### Aufgabe
Übertrage sämtliche folgenden Zeilen Zeichen für Zeichen und ohne jede Änderung.

### Gegebene Zeilen
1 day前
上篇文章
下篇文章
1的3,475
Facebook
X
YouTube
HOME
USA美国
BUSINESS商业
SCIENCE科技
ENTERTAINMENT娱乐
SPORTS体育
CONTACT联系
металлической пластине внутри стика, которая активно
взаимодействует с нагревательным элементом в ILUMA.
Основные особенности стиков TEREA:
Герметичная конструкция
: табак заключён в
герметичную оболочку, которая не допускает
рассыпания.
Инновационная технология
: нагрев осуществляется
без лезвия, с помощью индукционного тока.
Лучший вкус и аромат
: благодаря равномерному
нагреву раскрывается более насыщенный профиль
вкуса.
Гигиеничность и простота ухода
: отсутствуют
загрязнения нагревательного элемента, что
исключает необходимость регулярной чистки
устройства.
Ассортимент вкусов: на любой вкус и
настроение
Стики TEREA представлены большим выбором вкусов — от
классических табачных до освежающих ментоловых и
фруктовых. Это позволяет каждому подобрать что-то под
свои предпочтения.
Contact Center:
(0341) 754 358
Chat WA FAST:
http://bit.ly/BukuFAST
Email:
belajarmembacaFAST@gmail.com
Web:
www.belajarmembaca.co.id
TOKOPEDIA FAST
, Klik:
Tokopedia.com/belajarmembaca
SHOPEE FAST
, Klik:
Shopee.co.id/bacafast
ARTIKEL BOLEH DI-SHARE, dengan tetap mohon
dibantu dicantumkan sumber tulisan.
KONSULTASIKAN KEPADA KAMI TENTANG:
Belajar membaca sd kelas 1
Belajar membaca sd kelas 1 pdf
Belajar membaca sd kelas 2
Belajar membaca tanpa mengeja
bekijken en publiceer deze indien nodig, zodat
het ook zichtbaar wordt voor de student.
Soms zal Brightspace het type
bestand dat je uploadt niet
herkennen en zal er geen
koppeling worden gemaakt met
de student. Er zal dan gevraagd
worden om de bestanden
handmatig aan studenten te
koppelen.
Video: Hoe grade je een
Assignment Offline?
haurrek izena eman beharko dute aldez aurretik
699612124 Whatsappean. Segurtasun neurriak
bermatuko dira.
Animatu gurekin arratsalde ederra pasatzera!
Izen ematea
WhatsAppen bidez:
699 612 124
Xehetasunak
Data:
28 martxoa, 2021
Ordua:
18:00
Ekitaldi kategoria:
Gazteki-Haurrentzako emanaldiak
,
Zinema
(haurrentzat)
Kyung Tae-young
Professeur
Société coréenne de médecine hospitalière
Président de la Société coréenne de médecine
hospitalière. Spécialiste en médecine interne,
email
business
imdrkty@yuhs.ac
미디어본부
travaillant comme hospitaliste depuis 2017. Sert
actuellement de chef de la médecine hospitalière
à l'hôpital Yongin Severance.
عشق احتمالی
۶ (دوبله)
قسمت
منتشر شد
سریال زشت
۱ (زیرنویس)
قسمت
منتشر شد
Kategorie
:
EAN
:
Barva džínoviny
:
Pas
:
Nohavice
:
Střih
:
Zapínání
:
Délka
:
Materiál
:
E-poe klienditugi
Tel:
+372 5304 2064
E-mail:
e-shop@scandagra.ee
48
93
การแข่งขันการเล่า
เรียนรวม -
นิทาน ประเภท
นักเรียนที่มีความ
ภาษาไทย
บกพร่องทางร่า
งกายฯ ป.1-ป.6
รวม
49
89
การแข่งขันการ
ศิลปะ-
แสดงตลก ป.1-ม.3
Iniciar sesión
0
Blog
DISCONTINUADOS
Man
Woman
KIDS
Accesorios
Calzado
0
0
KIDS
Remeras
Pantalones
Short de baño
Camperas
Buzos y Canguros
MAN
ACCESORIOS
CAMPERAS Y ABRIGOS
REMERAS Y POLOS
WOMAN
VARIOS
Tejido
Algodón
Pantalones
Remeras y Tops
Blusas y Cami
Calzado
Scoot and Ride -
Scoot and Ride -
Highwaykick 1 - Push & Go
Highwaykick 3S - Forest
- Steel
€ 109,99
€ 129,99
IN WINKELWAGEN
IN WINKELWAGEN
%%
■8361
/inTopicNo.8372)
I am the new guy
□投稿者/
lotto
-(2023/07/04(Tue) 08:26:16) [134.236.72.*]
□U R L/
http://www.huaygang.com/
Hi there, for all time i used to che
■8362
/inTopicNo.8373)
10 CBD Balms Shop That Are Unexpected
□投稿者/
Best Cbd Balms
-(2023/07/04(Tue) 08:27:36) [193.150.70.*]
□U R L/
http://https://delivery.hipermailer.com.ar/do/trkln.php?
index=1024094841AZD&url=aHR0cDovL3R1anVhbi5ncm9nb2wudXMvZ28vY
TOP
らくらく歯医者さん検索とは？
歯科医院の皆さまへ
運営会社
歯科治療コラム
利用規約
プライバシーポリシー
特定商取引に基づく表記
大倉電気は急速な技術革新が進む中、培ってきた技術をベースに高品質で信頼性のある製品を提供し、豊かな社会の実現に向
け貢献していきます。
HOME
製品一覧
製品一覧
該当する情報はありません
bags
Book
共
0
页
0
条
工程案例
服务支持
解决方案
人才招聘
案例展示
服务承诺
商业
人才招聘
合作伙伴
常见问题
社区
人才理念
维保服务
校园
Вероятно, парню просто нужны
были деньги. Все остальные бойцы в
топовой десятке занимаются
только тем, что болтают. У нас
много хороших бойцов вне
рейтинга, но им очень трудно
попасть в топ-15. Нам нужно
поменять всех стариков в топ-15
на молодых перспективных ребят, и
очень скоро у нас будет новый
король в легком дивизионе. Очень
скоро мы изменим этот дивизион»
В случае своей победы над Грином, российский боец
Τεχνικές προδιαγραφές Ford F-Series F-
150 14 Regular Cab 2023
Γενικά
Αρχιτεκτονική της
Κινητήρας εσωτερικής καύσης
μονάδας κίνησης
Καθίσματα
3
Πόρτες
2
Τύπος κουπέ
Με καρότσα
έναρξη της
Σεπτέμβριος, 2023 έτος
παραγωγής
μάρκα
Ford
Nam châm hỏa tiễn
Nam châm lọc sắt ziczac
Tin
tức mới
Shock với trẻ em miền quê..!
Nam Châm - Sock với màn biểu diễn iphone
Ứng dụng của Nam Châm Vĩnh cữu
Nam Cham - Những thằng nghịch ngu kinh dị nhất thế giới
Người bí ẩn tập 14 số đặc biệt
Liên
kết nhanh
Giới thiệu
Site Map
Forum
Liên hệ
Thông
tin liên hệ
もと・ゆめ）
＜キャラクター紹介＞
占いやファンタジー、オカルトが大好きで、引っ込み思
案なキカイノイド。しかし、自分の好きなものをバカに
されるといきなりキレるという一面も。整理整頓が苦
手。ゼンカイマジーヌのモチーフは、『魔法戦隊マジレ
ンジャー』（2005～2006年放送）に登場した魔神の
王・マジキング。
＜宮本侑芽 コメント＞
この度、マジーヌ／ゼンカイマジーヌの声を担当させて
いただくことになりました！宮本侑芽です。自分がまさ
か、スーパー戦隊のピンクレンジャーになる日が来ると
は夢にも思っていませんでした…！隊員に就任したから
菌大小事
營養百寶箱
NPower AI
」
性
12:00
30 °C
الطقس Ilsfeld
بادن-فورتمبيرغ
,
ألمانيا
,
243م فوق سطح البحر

### Antwort
1 day前
上篇文章
下篇文章
1的3,475
Facebook
X
YouTube
HOME
USA美国
BUSINESS商业
SCIENCE科技
ENTERTAINMENT娱乐
SPORTS体育
CONTACT联系
металлической пластине внутри стика, которая активно
взаимодействует с нагревательным элементом в ILUMA.
Основные особенности стиков TEREA:
Герметичная конструкция
: табак заключён в
герметичную оболочку, которая не допускает
рассыпания.
Инновационная технология
: нагрев осуществляется
без лезвия, с помощью индукционного тока.
Лучший вкус и аромат
: благодаря равномерному
нагреву раскрывается более насыщенный профиль
вкуса.
Гигиеничность и простота ухода
: отсутствуют
загрязнения нагревательного элемента, что
исключает необходимость регулярной чистки
устройства.
Ассортимент вкусов: на любой вкус и
настроение
Стики TEREA представлены большим выбором вкусов — от
классических табачных до освежающих ментоловых и
фруктовых. Это позволяет каждому подобрать что-то под
свои предпочтения.
Contact Center:
(0341) 754 358
Chat WA FAST:
http://bit.ly/BukuFAST
Email:
belajarmembacaFAST@gmail.com
Web:
www.belajarmembaca.co.id
TOKOPEDIA FAST
, Klik:
Tokopedia.com/belajarmembaca
SHOPEE FAST
, Klik:
Shopee.co.id/bacafast
ARTIKEL BOLEH DI-SHARE, dengan tetap mohon
dibantu dicantumkan sumber tulisan.
KONSULTASIKAN KEPADA KAMI TENTANG:
Belajar membaca sd kelas 1
Belajar membaca sd kelas 1 pdf
Belajar membaca sd kelas 2
Belajar membaca tanpa mengeja
bekijken en publiceer deze indien nodig, zodat
het ook zichtbaar wordt voor de student.
Soms zal Brightspace het type
bestand dat je uploadt niet
herkennen en zal er geen
koppeling worden gemaakt met
de student. Er zal dan gevraagd
worden om de bestanden
handmatig aan studenten te
koppelen.
Video: Hoe grade je een
Assignment Offline?
haurrek izena eman beharko dute aldez aurretik
699612124 Whatsappean. Segurtasun neurriak
bermatuko dira.
Animatu gurekin arratsalde ederra pasatzera!
Izen ematea
WhatsAppen bidez:
699 612 124
Xehetasunak
Data:
28 martxoa, 2021
Ordua:
18:00
Ekitaldi kategoria:
Gazteki-Haurrentzako emanaldiak
,
Zinema
(haurrentzat)
Kyung Tae-young
Professeur
Société coréenne de médecine hospitalière
Président de la Société coréenne de médecine
hospitalière. Spécialiste en médecine interne,
email
business
imdrkty@yuhs.ac
미디어본부
travaillant comme hospitaliste depuis 2017. Sert
actuellement de chef de la médecine hospitalière
à l'hôpital Yongin Severance.
عشق احتمالی
۶ (دوبله)
قسمت
منتشر شد
سریال زشت
۱ (زیرنویس)
قسمت
منتشر شد
Kategorie
:
EAN
:
Barva džínoviny
:
Pas
:
Nohavice
:
Střih
:
Zapínání
:
Délka
:
Materiál
:
E-poe klienditugi
Tel:
+372 5304 2064
E-mail:
e-shop@scandagra.ee
48
93
การแข่งขันการเล่า
เรียนรวม -
นิทาน ประเภท
นักเรียนที่มีความ
ภาษาไทย
บกพร่องทางร่า
งกายฯ ป.1-ป.6
รวม
49
89
การแข่งขันการ
ศิลปะ-
แสดงตลก ป.1-ม.3
Iniciar sesión
0
Blog
DISCONTINUADOS
Man
Woman
KIDS
Accesorios
Calzado
0
0
KIDS
Remeras
Pantalones
Short de baño
Camperas
Buzos y Canguros
MAN
ACCESORIOS
CAMPERAS Y ABRIGOS
REMERAS Y POLOS
WOMAN
VARIOS
Tejido
Algodón
Pantalones
Remeras y Tops
Blusas y Cami
Calzado
Scoot and Ride -
Scoot and Ride -
Highwaykick 1 - Push & Go
Highwaykick 3S - Forest
- Steel
€ 109,99
€ 129,99
IN WINKELWAGEN
IN WINKELWAGEN
%%
■8361
/inTopicNo.8372)
I am the new guy
□投稿者/
lotto
-(2023/07/04(Tue) 08:26:16) [134.236.72.*]
□U R L/
http://www.huaygang.com/
Hi there, for all time i used to che
■8362
/inTopicNo.8373)
10 CBD Balms Shop That Are Unexpected
□投稿者/
Best Cbd Balms
-(2023/07/04(Tue) 08:27:36) [193.150.70.*]
□U R L/
http://https://delivery.hipermailer.com.ar/do/trkln.php?
index=1024094841AZD&url=aHR0cDovL3R1anVhbi5ncm9nb2wudXMvZ28vY
TOP
らくらく歯医者さん検索とは？
歯科医院の皆さまへ
運営会社
歯科治療コラム
利用規約
プライバシーポリシー
特定商取引に基づく表記
大倉電気は急速な技術革新が進む中、培ってきた技術をベースに高品質で信頼性のある製品を提供し、豊かな社会の実現に向
け貢献していきます。
HOME
製品一覧
製品一覧
該当する情報はありません
bags
Book
共
0
页
0
条
工程案例
服务支持
解决方案
人才招聘
案例展示
服务承诺
商业
人才招聘
合作伙伴
常见问题
社区
人才理念
维保服务
校园
Вероятно, парню просто нужны
были деньги. Все остальные бойцы в
топовой десятке занимаются
только тем, что болтают. У нас
много хороших бойцов вне
рейтинга, но им очень трудно
попасть в топ-15. Нам нужно
поменять всех стариков в топ-15
на молодых перспективных ребят, и
очень скоро у нас будет новый
король в легком дивизионе. Очень
скоро мы изменим этот дивизион»
В случае своей победы над Грином, российский боец
Τεχνικές προδιαγραφές Ford F-Series F-
150 14 Regular Cab 2023
Γενικά
Αρχιτεκτονική της
Κινητήρας εσωτερικής καύσης
μονάδας κίνησης
Καθίσματα
3
Πόρτες
2
Τύπος κουπέ
Με καρότσα
έναρξη της
Σεπτέμβριος, 2023 έτος
παραγωγής
μάρκα
Ford
Nam châm hỏa tiễn
Nam châm lọc sắt ziczac
Tin
tức mới
Shock với trẻ em miền quê..!
Nam Châm - Sock với màn biểu diễn iphone
Ứng dụng của Nam Châm Vĩnh cữu
Nam Cham - Những thằng nghịch ngu kinh dị nhất thế giới
Người bí ẩn tập 14 số đặc biệt
Liên
kết nhanh
Giới thiệu
Site Map
Forum
Liên hệ
Thông
tin liên hệ
もと・ゆめ）
＜キャラクター紹介＞
占いやファンタジー、オカルトが大好きで、引っ込み思
案なキカイノイド。しかし、自分の好きなものをバカに
されるといきなりキレるという一面も。整理整頓が苦
手。ゼンカイマジーヌのモチーフは、『魔法戦隊マジレ
ンジャー』（2005～2006年放送）に登場した魔神の
王・マジキング。
＜宮本侑芽 コメント＞
この度、マジーヌ／ゼンカイマジーヌの声を担当させて
いただくことになりました！宮本侑芽です。自分がまさ
か、スーパー戦隊のピンクレンジャーになる日が来ると
は夢にも思っていませんでした…！隊員に就任したから
菌大小事
營養百寶箱
NPower AI
」
性
12:00
30 °C
الطقس Ilsfeld
بادن-فورتمبيرغ
,
ألمانيا
,
243م فوق سطح البحر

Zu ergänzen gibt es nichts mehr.